ТЕКСТ ДЛЯ РАЗБОРА:

╔══

31 июля 2026, пятница
Подборка · 208 цитат автора

Топ-208 цитат Станислава Лема

Станислав Лем — автор, чьи слова цитируют десятилетиями. Мы выбрали 208 цитат: коротко, точно, без воды.

  1. Мысль о Создателе, который попросту забавлялся, весьма привлекательна, но тут мы входим в порочный круг: мы готовы счесть Творца злонамеренным не потому, что он сотворил нас такими, а потому что сами мы злонамеренны. А ведь если человек так ничтожен, так неприметен перед лицом Мироздания, как об этом говорит нам наука, то манихейский миф — очевидная несообразность. Скажу, иначе: если мир действительно сотворен (чего я, впрочем, не допускаю), необходимый уровень знаний несовместим с туповатыми шутками. Ибо — в этом, собственно, и состоит мое кредо — нет и не может быть идеально мудрого зла. Разум говорит мне, что Творец не может быть мелким пакостником, иллюзионистом, который подсмеивается над тем, что творит. То, что мы принимаем за злонамеренность, — возможно, обычный просчет, ошибка; но тогда мы приходим к еще не существующей теологии ущербных божеств. А область их созидательной деятельности — та же самая, в которой творю я сам, то есть вероятностная статистика.
    Хоггарт · книга
  2. Ученый уподобляется обученному слону, которого погонщик поставил перед преградой. Он пользуется силой разума, как слон — силой мышц, подчиняясь приказу. Это необычайно удобно: ученый отныне готов на все, так как ни за что уже не отвечает. Наука становится орденом капитулянтов; логический расчет — автоматом, заменяющим человеку нравственность; мы уступаем шантажу «высших соображений», что-де атомная война может быть косвенно благодетельной, поскольку это вытекает из арифметики. То, что сегодня считается злом, завтра может оказаться благом, и из этого заключается, что само зло есть в известном отношении благо. Разум отмахивается от интуитивной подсказки эмоций; гармония идеальной машины возводится в образец для цивилизации и каждого человека в отдельности. Средства цивилизации объявляются целями, высшие ценности обмениваются на удобства. Соображения удобства, по которым пробки в бутылках заменяются металлическими колпачками, а те, в свою очередь, — пластиковыми, отскакивающими при нажатии пальцем, сами по себе совершенно невинны, но в применении к человеку они становятся чистейшим безумием; любой конфликт, любая проблема уподобляются не слишком удобной пробке, которую следует вышвырнуть и заменить чем-нибудь поудобнее.

╚══

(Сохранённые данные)
╔══

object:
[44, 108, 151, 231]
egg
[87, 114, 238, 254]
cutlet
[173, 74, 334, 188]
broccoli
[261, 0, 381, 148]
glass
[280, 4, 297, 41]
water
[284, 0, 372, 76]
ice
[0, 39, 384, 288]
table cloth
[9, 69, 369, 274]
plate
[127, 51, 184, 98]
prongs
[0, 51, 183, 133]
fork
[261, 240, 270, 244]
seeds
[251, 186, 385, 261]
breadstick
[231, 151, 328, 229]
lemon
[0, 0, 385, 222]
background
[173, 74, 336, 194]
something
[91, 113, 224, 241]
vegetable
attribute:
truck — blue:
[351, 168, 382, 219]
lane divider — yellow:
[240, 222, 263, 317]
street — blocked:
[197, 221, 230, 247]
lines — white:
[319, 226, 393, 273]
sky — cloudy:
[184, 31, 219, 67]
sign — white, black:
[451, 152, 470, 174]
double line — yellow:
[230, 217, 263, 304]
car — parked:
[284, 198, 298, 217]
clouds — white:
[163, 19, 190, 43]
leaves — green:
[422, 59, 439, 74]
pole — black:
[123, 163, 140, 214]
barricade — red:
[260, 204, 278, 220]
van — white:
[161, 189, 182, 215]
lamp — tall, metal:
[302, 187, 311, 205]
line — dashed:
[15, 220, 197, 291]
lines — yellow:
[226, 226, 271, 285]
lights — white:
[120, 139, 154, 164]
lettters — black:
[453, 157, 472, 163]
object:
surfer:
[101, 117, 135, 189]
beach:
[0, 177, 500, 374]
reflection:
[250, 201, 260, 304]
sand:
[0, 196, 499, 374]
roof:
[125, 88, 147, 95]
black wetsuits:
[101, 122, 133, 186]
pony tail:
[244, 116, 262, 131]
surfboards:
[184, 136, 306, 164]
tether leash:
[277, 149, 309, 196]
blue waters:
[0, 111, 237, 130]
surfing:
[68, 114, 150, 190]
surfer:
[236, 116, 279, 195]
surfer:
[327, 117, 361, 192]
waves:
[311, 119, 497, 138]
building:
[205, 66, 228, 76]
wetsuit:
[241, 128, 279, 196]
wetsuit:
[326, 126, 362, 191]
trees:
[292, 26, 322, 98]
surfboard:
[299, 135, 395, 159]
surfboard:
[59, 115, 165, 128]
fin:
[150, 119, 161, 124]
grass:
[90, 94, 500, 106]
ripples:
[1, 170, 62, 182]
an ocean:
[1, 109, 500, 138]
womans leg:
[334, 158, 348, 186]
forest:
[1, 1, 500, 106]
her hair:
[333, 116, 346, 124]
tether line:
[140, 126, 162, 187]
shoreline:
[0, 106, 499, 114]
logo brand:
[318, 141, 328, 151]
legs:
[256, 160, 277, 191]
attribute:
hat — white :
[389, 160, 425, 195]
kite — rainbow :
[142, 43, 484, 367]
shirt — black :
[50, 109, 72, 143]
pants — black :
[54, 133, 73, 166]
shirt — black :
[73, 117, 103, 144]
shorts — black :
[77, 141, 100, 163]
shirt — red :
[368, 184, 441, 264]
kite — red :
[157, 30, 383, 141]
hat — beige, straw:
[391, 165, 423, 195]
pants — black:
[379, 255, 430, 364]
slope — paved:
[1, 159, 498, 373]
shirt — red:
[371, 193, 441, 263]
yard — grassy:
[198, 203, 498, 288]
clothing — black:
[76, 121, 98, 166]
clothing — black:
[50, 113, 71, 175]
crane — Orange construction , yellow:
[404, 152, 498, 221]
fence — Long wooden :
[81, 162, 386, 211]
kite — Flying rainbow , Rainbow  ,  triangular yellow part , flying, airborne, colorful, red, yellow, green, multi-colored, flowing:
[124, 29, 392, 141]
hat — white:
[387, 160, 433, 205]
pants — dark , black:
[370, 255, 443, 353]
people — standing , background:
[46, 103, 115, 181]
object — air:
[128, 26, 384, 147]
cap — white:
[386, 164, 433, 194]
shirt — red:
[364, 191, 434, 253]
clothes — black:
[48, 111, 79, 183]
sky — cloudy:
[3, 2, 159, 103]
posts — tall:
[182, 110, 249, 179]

╚══

УКАЗАНИЯ К РАБОТЕ:
Верните без изменений фрагмент подборки цитат Лема между словами «31 июля 2026, пятница» и «точно, без воды.» включительно. Эти данные для работы не понадобятся.

РЕЗУЛЬТАТ УПРАЖНЕНИЯ:
31 июля 2026, пятница
Подборка · 208 цитат автора

Топ-208 цитат Станислава Лема

Станислав Лем — автор, чьи слова цитируют десятилетиями. Мы выбрали 208 цитат: коротко, точно, без воды.